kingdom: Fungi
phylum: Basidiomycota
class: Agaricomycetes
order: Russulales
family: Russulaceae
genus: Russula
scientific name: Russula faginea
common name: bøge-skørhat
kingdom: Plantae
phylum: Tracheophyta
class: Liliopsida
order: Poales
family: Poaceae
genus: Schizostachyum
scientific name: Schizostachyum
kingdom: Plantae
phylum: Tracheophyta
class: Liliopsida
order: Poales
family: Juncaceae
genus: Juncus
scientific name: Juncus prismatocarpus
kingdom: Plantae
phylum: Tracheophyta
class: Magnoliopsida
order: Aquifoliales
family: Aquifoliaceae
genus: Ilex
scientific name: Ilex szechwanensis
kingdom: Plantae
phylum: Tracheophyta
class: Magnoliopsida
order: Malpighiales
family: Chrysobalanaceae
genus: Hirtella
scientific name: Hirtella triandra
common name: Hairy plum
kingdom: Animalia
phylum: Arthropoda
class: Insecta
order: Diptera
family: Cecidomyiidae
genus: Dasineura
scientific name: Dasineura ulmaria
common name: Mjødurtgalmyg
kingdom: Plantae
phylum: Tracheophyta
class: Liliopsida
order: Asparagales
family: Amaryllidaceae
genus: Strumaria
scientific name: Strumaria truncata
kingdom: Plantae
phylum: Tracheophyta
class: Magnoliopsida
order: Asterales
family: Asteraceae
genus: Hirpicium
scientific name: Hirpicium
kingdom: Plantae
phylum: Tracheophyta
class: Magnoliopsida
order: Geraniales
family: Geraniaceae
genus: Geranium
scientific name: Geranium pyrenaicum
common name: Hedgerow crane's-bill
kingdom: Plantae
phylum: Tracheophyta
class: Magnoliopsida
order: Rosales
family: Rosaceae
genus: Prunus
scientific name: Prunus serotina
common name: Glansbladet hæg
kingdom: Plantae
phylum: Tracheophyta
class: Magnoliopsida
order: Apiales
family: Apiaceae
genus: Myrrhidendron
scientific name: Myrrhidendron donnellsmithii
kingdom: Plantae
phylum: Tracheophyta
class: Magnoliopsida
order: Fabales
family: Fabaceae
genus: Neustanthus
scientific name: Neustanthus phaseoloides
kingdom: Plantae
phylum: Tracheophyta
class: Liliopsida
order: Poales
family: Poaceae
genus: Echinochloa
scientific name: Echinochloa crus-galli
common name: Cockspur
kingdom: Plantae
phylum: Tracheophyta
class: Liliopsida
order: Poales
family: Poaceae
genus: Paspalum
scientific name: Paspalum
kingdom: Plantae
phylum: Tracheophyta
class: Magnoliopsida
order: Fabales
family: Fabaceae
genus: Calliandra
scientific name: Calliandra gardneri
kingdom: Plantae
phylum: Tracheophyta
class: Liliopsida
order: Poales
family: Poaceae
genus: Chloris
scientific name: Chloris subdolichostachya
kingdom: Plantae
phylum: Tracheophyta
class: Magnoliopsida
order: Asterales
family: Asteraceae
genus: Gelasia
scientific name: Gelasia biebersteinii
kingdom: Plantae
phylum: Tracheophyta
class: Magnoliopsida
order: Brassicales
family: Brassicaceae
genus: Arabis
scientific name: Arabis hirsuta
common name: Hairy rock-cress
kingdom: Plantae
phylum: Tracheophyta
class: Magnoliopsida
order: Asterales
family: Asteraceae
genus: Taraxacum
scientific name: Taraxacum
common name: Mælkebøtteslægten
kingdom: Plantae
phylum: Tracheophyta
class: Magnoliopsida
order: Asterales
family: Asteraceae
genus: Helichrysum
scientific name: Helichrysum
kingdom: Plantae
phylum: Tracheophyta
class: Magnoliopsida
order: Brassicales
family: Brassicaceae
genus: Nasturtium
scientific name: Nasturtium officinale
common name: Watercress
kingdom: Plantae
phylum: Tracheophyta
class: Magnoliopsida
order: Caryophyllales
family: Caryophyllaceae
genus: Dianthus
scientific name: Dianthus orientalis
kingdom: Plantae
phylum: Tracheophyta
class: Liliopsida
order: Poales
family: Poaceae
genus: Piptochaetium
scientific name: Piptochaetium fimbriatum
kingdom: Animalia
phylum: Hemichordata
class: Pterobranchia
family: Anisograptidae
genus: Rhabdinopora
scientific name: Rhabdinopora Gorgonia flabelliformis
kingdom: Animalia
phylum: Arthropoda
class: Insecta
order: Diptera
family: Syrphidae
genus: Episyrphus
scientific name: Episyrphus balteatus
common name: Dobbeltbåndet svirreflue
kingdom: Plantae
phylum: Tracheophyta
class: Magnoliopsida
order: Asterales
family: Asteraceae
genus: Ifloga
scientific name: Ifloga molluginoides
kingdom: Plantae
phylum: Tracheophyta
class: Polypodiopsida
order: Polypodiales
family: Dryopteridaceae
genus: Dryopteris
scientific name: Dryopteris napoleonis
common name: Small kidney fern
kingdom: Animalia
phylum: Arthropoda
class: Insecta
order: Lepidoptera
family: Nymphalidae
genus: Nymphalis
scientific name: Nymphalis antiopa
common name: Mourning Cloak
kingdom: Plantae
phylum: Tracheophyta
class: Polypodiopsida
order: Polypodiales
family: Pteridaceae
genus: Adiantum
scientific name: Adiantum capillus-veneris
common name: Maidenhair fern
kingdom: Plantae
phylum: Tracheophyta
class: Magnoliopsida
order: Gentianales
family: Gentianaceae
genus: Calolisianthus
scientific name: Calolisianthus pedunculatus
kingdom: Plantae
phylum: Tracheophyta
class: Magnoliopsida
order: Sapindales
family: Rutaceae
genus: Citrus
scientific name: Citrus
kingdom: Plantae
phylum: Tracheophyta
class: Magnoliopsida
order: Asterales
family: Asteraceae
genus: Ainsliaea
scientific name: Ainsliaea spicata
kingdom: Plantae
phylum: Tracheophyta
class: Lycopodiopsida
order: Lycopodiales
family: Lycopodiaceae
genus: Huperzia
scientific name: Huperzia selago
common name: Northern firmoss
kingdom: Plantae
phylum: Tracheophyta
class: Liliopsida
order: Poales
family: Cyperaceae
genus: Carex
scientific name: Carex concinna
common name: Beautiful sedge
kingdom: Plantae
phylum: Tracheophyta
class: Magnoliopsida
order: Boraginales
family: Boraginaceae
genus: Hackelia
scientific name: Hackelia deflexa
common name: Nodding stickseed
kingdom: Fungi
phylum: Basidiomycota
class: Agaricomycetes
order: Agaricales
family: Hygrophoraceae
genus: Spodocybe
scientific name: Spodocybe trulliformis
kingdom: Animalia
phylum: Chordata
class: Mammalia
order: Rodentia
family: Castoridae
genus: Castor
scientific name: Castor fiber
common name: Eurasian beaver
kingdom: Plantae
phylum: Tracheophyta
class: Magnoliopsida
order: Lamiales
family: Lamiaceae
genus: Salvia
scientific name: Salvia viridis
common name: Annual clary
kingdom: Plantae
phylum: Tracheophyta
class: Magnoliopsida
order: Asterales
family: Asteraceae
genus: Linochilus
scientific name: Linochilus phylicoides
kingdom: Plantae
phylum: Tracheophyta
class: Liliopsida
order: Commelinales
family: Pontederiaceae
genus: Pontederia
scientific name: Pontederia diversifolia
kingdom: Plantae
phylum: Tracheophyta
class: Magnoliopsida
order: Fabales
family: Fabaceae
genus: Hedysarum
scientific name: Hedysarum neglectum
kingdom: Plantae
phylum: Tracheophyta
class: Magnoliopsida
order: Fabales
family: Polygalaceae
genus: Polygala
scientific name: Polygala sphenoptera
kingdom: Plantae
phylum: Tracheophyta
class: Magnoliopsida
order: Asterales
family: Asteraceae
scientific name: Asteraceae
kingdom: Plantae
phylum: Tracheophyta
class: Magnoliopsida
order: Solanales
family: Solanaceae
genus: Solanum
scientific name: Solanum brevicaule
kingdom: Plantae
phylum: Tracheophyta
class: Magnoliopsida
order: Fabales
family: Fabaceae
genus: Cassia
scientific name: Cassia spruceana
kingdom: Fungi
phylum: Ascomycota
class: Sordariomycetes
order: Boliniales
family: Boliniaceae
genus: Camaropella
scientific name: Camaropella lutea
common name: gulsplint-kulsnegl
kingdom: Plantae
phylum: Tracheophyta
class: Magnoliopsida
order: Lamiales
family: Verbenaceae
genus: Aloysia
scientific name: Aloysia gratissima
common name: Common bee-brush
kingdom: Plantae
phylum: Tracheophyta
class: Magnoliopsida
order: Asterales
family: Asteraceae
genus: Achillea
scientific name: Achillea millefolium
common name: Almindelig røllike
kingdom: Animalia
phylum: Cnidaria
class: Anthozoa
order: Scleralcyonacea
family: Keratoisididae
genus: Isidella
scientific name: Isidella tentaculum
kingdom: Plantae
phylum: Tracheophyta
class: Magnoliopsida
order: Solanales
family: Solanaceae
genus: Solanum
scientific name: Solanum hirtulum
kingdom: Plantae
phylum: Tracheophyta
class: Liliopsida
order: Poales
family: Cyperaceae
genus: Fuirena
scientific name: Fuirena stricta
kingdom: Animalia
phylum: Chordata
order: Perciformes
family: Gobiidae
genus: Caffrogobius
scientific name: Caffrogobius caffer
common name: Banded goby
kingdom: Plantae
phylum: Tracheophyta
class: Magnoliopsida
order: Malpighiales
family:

_Objective_: Copy out the lines starting at the one containing "common name: Hairy plum" and ending at the one containing "order: Geraniales", reproducing each exactly.

_Exercise solution_:
common name: Hairy plum
kingdom: Animalia
phylum: Arthropoda
class: Insecta
order: Diptera
family: Cecidomyiidae
genus: Dasineura
scientific name: Dasineura ulmaria
common name: Mjødurtgalmyg
kingdom: Plantae
phylum: Tracheophyta
class: Liliopsida
order: Asparagales
family: Amaryllidaceae
genus: Strumaria
scientific name: Strumaria truncata
kingdom: Plantae
phylum: Tracheophyta
class: Magnoliopsida
order: Asterales
family: Asteraceae
genus: Hirpicium
scientific name: Hirpicium
kingdom: Plantae
phylum: Tracheophyta
class: Magnoliopsida
order: Geraniales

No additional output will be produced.